Et puis, en avançant dans mes recherches, je me suis aussi arrêtée sur d’autres noms du côté maternel, mais pour des raisons bien différentes : parfois pour leur sonorité surprenante, parfois parce qu’ils sont très présents dans certaines branches, ou encore pour les images qu’ils évoquent immédiatement. Certains patronymes intriguent, amusent, questionnent:

  • Est-ce que les Trouillard avaient tendance à prendre leurs jambes à leur cou?

  • Les Cercleron ont-ils essayé les cercles carrés?

  • Les Contrepois étaient-ils équilibrés?

  • Gilette Le Borgne y voyait-elle clair?

  • Combien mesurait Mathurin Le Petitcorps?

Très peu de réponses malheureusement, à part pour Mathurin, 1m68 selon sa fiche matricule.

Et il y a ceux et celles à qui on a attribué un nom, les enfants naturels. Marie Louise Françoise Fortunée est née le 1er juin 1822 de Marie Louise Françoise Martin, non mariée. Son nom de famille est donc Fortunée.

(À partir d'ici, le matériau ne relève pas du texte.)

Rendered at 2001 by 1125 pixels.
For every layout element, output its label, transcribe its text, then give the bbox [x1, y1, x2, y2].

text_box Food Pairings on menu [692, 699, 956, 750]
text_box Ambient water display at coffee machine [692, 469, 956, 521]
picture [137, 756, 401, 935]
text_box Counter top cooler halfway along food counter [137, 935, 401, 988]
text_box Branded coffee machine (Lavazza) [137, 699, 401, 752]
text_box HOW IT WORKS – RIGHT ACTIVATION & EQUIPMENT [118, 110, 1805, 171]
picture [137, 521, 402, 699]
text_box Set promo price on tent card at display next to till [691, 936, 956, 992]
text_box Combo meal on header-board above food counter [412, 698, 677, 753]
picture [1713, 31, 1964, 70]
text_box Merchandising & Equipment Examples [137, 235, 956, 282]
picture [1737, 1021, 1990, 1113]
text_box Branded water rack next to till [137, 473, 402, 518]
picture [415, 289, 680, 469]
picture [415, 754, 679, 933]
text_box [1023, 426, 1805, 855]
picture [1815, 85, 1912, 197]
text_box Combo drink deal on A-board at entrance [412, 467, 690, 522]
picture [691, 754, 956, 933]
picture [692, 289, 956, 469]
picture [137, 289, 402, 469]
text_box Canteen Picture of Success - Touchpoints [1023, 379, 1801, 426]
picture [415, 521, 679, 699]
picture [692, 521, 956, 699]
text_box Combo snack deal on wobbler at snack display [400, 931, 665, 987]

Source : Extrait de l’acte de naissance de Marie Louise Françoise Fortunée, AD28, NMD Argenvilliers, 1821-1828, 3 E 010/008, vue 33/201

Pourtant, lorsqu’elle donne naissance à son fils, dont le père n’est pas dénommé, il reçoit le nom de Martin.

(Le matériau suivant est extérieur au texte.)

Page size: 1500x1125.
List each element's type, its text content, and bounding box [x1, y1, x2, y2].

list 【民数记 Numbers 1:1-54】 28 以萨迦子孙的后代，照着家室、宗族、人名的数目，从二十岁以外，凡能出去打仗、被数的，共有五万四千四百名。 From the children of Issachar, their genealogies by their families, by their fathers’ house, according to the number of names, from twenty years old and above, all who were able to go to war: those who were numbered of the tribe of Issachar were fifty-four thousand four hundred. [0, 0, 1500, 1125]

Source : Extrait de l’acte de naissance de Louis François Martin, AD28, NMD Argenvilliers, 1845-1851, 3 E 010/011, vue 3/216

Alors que son nom est Fortunée lors de son mariage 13 ans plus tard…

Source : Extrait de l’acte de mariage de Louis Etienne Veron et Marie Louise Françoise Fortunée, AD28, NMD Unverre, 1857-1860, vue 96/251.

Il y a des noms qu’on laisse tomber un temps lorsque l’on fait des recherches, parce qu’on se retrouve dans une impasse, parce qu’on les voit partout… Et puis on y revient, un jour, presque malgré soi. On les regarde autrement, avec un nouvel indice en main, un regard plus affûté ou simplement un peu plus d’expérience. Ces noms-là deviennent alors des portes ouvertes sur notre héritage : ils racontent des morceaux d’histoire familiale, éclairent des liens oubliés et nous rappellent que, derrière chaque patronyme, il y a des vies, des choix et des traces laissées pour nous mener jusqu’à aujourd’hui.

Alors finalement, « qu’y a-t-il en un nom? » Sans doute tout ce que l’on choisit d’y mettre: un peu d’histoire, un peu de nous. Les noms ne sont pas figés, ils vivent avec nous, se colorent de ce que l’on y apporte et se transforment au fil de nos recherches. Et c’est peut-être ça le plus bel héritage : la liberté de donner à chaque nom la place et le sens qui résonnent avec notre propre parcours.